After that I think the next step, or even a step to take anyway, is to run strip-nondeterminism over the resulting ISOs[1.]
0. http://45.33.86.90/pureos-8.0-images.html#casper-filesystem.squashfs 1. https://packages.debian.org/sid/strip-nondeterminism
Feedback, corrections most welcome.
Regards,
Jeremiah
Hi Jeremiah,
I impatiently added the SOURCE_DATE_EPOCH to the version of make-live that we use to build PureOS images. It seems to have made a difference
[…]
The leads me to believe that I need to ensure that SOURCE_DATE_EPOCH is being seen when the squashfs file system is written
This is somewhat of non-sequitur to my ears — if it made any difference it surely is being seen in the "last mile" and thus relevant build context? (Regardless, sprinkling in a few debug statements makes sense just as a reassurance so I would go ahead and do this anyway.)
After that I think the next step, or even a step to take anyway, is to run strip-nondeterminism over the resulting ISOs[1.]
Alas, we would part ways here in that I would be against running this. I doubt that would have the desired effect and nor would be a clean and sustainable route going forward.
To elaborate, strip-nondeterminism is not a clairvoyant magic wand for cleaning stuff up, it's more of a surgical strike against quite- specific problems that are currently out-of-scope for me to fix in upstream toolchains right now. That is to say, in an ideal world the tool would be deprecated and removed. Give us time. :)
Just glancing at the diff in order that you can get another "go" at this before the start of the weekend: my gut feel is that we are building with versions of tools that do not have various patches designed to make various outputs reproducible. (Just as use one relevant example, I have made patches to mksquashfs and casper that may not be present in the versions you are using.)
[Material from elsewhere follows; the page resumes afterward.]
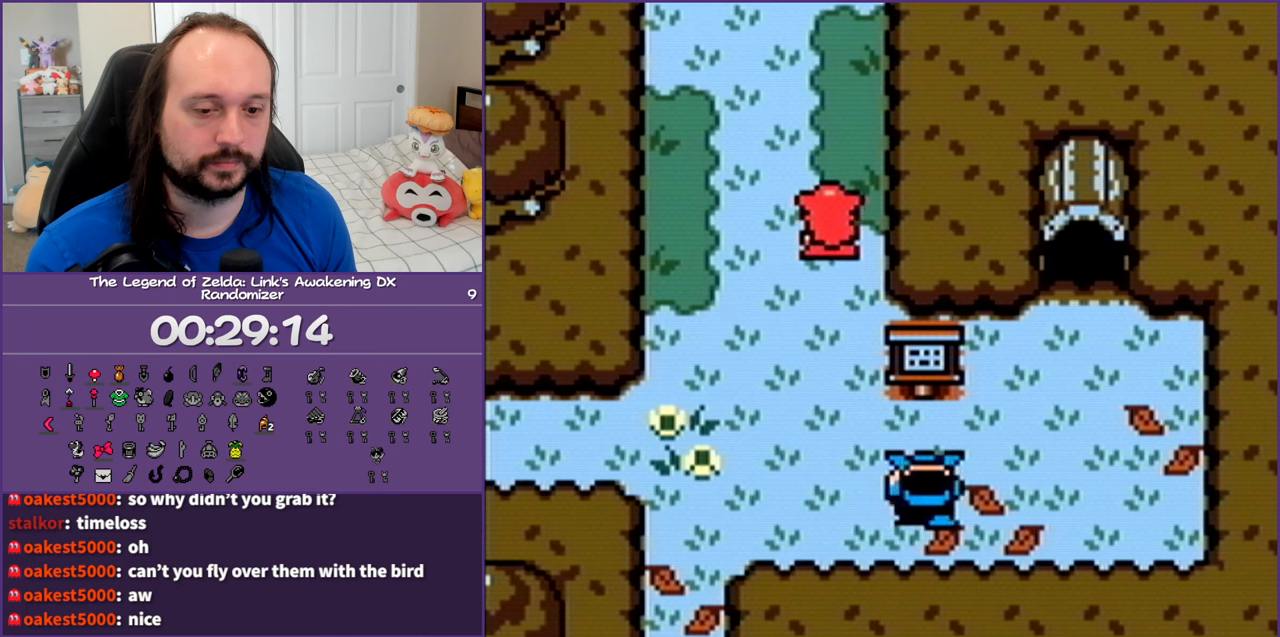
{"buttons": ["DPAD_UP"], "events": []}
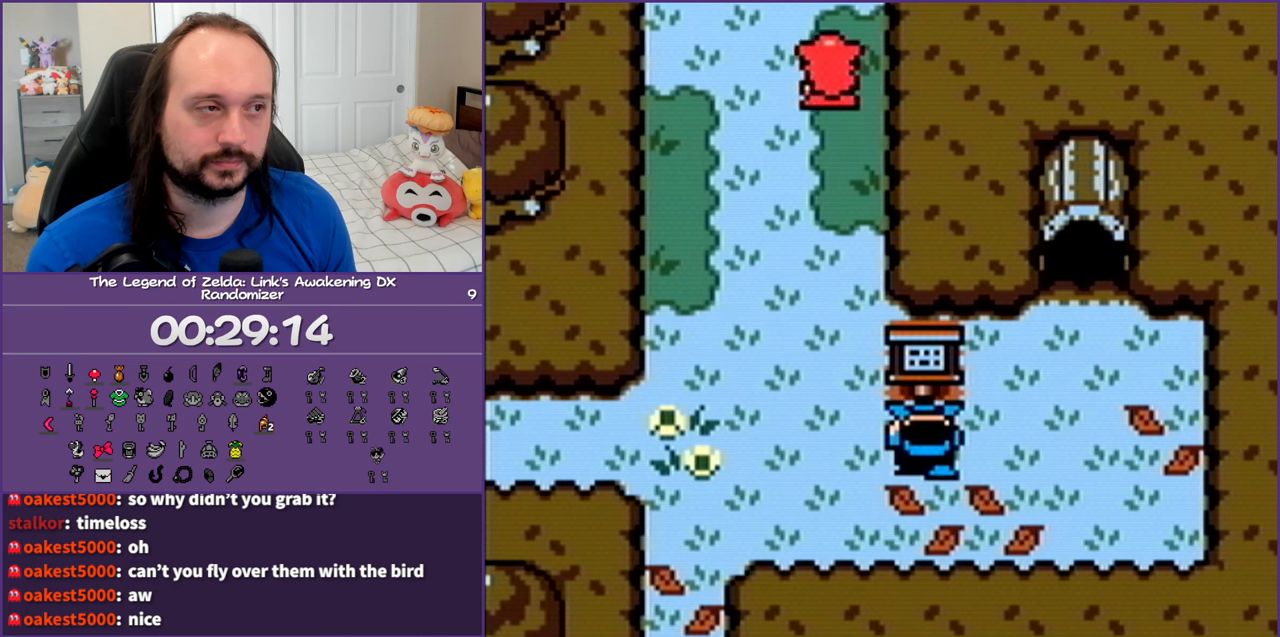
{"buttons": ["DPAD_UP"], "events": []}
This may (or may not…) be in addition to the aforementioned SOURCE_DATE_EPOCH not being present in the right contexts....
Best wishes,
On Fri, 2019-07-12 at 13:11 -0300, Chris Lamb wrote:
Hi Jeremiah,
I impatiently added the SOURCE_DATE_EPOCH to the version of make- live that we use to build PureOS images. It seems to have made a difference
[…]
The leads me to believe that I need to ensure that SOURCE_DATE_EPOCH is being seen when the squashfs file system is written
This is somewhat of non-sequitur to my ears — if it made any difference it surely is being seen in the "last mile" and thus relevant build context? (Regardless, sprinkling in a few debug statements makes sense just as a reassurance so I would go ahead and do this anyway.)
After that I think the next step, or even a step to take anyway, is to run strip-nondeterminism over the resulting ISOs[1.]
Alas, we would part ways here in that I would be against running this. I doubt that would have the desired effect and nor would be a clean and sustainable route going forward.
To elaborate, strip-nondeterminism is not a clairvoyant magic wand for cleaning stuff up, it's more of a surgical strike against quite- specific problems that are currently out-of-scope for me to fix in upstream toolchains right now. That is to say, in an ideal world the tool would be deprecated and removed. Give us time. :)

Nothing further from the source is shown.